Well if you are defining gearophile as someone who acquires gear as a status symbol, I’m zero percent. If it could be negative it would be negative. The way I look at it I try to get 90 percent of the sound quality as I would if I were going full tilt for the best I could do, for 10 percent of the price. You don’t do that by getting stuff that looks good for looks’ sake.
Audiophile—good sound is important to me, but it’s kind of secondary to the music. For example, I am lying here listening to a Sonos one smart speaker and it’s good enough that I really enjoy the music. Now I could go out to the den and get much better sound but apparently it’s not that important to me because I am lying down here listening to my Sonos one speaker. So, where does that put me? I’ll say fifteen percent just to be different from you. I think you probably work a little harder at good sound than I do.

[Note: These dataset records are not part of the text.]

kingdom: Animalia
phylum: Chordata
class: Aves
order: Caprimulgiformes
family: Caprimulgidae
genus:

Now, IIRC, I always thought I had a big music library, but your music library is about ten times bigger than mine, literally. However, and I have never confessed this online before, I have three for-pay music streaming services—Amazon Music, Apple Music, and Spotify. I know their music catalogs are extremely similar, but they all pull me in different directions in terms of music discovery, in many ways. I get a little tired of the type of direction just one service pulls me in. So I think that is a bit extreme on my part. And I don’t care one whit about any difference in sound quality between the individual streaming services or my CDs or my decades of rips (though I have always been careful with my rips—like you, I have my whole library copied), so I think I do lose audiophile points for that (and I’m proud of it). So, I am going to say 85 percent musicphile.
Anyway, I think I’ll take a walk out to the den now.